State the number of lines in the following material that contain the string "feedback", and nothing else.

(Beginning of DATA SHOWN)

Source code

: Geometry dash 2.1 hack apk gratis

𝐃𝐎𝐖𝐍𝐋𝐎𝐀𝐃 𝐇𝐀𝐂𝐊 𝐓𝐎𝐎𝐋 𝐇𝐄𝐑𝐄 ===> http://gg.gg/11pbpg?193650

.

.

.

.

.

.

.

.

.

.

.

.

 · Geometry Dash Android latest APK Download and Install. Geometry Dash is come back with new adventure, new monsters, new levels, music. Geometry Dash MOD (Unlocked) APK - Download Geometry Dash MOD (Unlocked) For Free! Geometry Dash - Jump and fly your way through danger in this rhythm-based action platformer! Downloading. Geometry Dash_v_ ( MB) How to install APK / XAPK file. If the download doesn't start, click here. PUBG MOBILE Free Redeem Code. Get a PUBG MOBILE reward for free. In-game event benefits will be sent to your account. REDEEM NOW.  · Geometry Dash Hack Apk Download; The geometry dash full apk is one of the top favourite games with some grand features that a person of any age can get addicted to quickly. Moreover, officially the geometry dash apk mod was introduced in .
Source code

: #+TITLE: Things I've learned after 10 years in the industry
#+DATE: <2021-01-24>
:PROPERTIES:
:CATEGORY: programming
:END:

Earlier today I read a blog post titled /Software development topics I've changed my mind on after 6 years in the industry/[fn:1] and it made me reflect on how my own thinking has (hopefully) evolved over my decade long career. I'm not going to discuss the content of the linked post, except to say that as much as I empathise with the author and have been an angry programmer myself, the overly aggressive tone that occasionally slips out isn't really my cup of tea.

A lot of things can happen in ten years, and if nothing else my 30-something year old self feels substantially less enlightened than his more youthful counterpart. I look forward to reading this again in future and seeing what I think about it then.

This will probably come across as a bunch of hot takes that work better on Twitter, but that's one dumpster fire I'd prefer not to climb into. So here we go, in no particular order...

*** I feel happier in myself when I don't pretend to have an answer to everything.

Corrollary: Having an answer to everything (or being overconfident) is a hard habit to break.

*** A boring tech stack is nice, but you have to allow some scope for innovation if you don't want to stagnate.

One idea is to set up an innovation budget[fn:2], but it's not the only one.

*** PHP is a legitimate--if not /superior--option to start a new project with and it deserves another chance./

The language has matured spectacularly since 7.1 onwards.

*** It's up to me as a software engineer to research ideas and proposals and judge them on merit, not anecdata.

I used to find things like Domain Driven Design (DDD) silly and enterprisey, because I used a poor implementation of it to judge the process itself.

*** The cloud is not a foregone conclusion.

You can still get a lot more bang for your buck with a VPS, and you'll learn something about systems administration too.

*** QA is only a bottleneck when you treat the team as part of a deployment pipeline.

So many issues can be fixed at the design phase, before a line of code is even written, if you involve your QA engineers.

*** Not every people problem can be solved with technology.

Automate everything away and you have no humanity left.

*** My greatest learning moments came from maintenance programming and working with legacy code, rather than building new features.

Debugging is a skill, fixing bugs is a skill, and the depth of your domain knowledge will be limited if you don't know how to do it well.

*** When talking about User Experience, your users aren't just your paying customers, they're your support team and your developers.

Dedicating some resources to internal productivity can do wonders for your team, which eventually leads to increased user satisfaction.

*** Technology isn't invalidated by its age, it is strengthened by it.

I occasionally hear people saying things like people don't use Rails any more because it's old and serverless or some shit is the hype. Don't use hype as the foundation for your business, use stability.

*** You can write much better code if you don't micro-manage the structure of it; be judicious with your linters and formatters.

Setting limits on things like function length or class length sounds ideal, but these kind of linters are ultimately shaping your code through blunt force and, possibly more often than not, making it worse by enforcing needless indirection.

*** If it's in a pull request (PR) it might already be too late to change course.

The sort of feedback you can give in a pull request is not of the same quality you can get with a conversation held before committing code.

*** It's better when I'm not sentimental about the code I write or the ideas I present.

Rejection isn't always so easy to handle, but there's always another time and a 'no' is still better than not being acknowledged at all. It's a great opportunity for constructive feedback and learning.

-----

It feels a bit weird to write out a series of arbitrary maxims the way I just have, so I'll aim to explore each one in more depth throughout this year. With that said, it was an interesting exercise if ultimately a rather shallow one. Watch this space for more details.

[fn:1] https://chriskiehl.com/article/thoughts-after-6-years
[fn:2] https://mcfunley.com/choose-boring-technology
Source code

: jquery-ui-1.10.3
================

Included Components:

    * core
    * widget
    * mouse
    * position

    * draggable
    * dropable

(End of DATA SHOWN)

> **YOUR RESPONSE**
2